▶ _Requirement_
Show each line of the listing below that contains the string "parduoti".

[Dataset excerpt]
━━━━━━━━━━━━━━━━━━━━
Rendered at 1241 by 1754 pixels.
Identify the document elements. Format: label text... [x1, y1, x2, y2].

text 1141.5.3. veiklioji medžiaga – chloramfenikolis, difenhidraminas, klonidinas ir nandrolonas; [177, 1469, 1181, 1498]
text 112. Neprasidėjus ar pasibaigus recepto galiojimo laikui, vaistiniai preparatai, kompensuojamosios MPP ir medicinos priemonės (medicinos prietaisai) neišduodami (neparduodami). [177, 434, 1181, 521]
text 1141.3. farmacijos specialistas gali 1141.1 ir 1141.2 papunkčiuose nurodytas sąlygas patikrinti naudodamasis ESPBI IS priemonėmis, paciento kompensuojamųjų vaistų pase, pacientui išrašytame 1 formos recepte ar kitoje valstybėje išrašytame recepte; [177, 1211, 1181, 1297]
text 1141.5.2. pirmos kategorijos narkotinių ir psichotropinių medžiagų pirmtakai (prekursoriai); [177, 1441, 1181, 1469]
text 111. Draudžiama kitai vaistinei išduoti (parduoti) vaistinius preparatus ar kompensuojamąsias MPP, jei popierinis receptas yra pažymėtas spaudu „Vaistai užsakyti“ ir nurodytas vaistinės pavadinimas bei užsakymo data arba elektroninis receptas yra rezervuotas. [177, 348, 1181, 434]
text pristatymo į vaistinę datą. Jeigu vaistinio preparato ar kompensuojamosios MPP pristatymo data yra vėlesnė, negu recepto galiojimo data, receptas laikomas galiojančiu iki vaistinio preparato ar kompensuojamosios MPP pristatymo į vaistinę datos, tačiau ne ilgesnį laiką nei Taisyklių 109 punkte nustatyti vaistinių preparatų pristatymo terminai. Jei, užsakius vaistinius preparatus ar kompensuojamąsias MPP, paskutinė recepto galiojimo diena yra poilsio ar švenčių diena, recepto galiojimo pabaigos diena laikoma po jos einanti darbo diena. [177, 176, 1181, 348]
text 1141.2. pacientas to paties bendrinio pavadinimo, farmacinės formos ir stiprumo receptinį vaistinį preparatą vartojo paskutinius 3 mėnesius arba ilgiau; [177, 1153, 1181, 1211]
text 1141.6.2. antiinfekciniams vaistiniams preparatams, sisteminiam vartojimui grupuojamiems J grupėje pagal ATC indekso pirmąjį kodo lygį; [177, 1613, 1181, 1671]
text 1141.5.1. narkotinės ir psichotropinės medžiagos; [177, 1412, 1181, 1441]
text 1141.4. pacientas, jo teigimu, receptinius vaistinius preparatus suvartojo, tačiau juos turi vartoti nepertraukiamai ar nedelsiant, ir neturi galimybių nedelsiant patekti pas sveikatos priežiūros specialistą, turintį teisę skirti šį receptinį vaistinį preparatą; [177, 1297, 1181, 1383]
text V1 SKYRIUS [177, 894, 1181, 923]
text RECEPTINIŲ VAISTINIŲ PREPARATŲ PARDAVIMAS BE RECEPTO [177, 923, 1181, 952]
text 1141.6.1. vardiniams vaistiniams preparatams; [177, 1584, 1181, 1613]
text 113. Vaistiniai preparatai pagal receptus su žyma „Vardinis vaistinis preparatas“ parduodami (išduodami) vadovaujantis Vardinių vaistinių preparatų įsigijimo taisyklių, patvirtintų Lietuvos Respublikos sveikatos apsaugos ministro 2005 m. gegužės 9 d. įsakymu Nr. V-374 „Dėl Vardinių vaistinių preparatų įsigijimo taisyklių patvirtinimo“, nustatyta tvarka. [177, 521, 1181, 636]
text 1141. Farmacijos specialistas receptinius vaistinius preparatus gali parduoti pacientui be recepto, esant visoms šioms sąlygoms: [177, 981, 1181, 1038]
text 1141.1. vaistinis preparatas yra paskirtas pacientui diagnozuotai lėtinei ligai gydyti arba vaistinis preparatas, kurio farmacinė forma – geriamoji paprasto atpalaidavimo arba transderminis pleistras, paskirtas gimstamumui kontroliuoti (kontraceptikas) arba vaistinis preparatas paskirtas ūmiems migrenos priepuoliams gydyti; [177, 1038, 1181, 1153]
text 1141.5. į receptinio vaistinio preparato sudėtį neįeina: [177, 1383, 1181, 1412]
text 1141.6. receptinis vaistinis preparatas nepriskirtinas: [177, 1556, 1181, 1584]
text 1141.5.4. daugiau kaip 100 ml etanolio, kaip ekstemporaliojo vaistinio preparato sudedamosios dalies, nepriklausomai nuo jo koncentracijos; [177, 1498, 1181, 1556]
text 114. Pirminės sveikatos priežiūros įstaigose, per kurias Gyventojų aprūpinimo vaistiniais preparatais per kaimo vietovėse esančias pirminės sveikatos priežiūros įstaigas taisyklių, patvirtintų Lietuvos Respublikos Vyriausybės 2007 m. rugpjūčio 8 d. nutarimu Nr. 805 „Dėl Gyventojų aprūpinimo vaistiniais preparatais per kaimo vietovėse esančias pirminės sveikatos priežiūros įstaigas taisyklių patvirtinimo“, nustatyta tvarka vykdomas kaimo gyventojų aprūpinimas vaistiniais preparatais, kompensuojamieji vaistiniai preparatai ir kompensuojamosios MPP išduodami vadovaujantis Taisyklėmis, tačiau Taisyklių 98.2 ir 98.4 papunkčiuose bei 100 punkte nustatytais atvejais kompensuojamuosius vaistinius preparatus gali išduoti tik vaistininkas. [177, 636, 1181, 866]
━━━━━━━━━━━━━━━━━━━━
▶ _Worked solution_
text 111. Draudžiama kitai vaistinei išduoti (parduoti) vaistinius preparatus ar kompensuojamąsias MPP, jei popierinis receptas yra pažymėtas spaudu „Vaistai užsakyti“ ir nurodytas vaistinės pavadinimas bei užsakymo data arba elektroninis receptas yra rezervuotas. [177, 348, 1181, 434]
text 1141. Farmacijos specialistas receptinius vaistinius preparatus gali parduoti pacientui be recepto, esant visoms šioms sąlygoms: [177, 981, 1181, 1038]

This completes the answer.